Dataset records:

━━━━━━━━━━━━━━━━

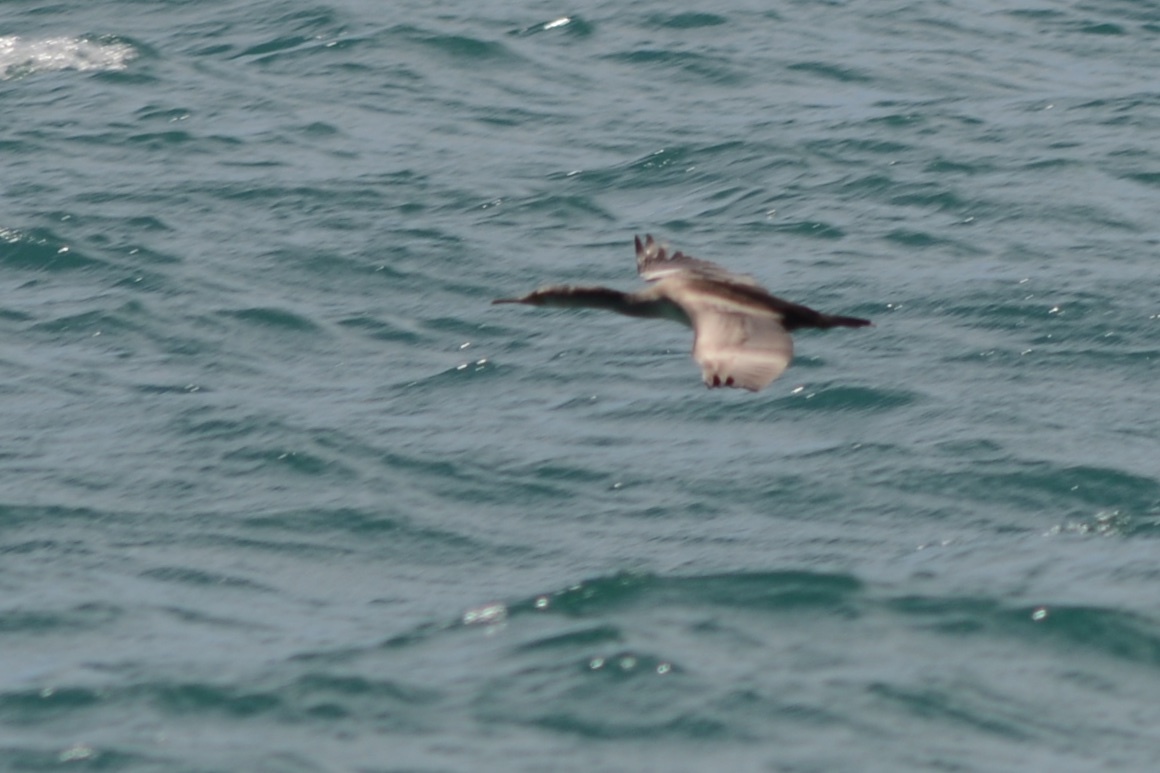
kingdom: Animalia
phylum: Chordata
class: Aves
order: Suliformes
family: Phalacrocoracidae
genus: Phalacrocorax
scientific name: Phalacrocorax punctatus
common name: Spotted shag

━━━━━━━━━━━━━━━━

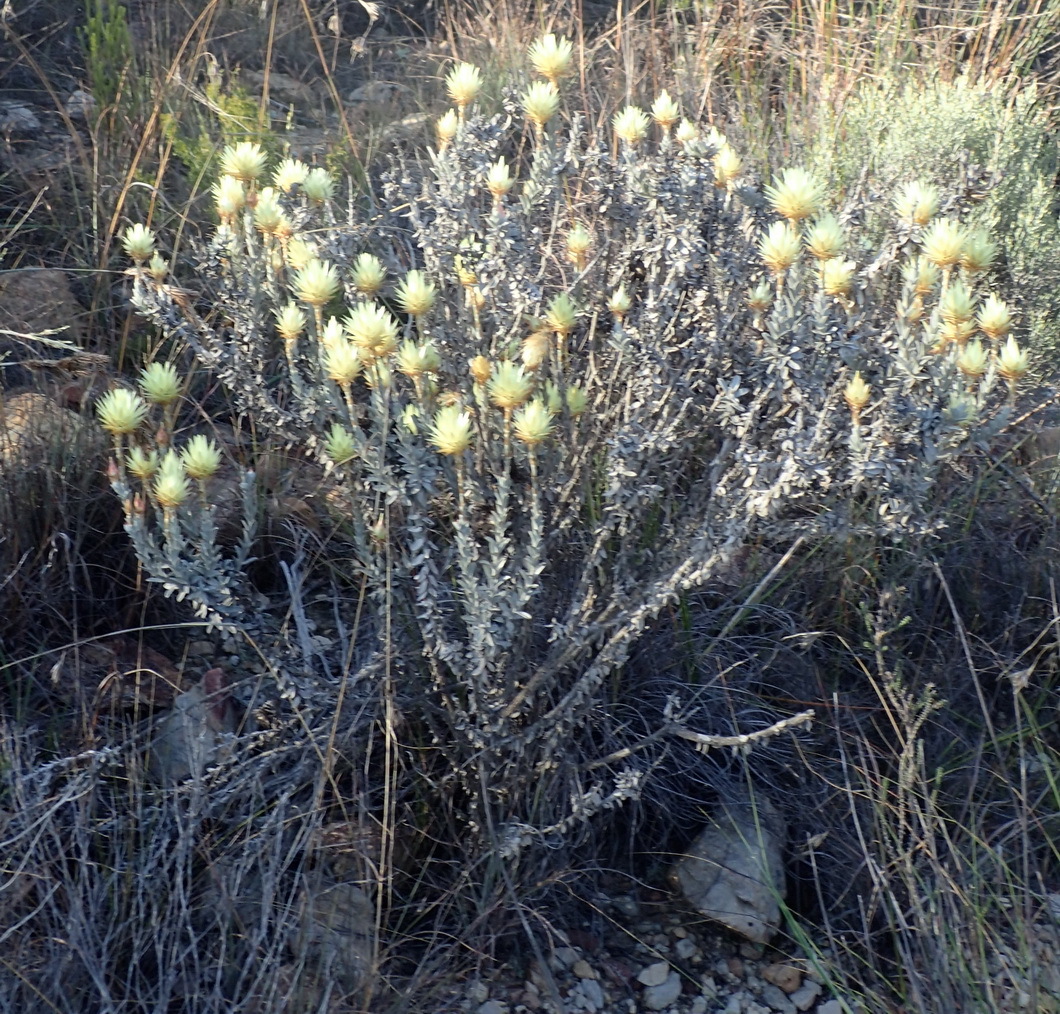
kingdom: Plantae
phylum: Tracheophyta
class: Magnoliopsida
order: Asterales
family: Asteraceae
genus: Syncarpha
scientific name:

━━━━━━━━━━━━━━━━

-- Task directions --
Convert the part of the records that opens with the line containing "kingdom: Animalia" and closes with the line containing "scientific name: Phalacrocorax punctatus" into a two-column CSV with the header rank,name. Give one row per line, put each field in quotation marks, and replace any line breaks with spaces.

-- Result for this task --
rank,name
"kingdom:","Animalia"
"phylum:","Chordata"
"class:","Aves"
"order:","Suliformes"
"family:","Phalacrocoracidae"
"genus:","Phalacrocorax"
"scientific name:","Phalacrocorax punctatus"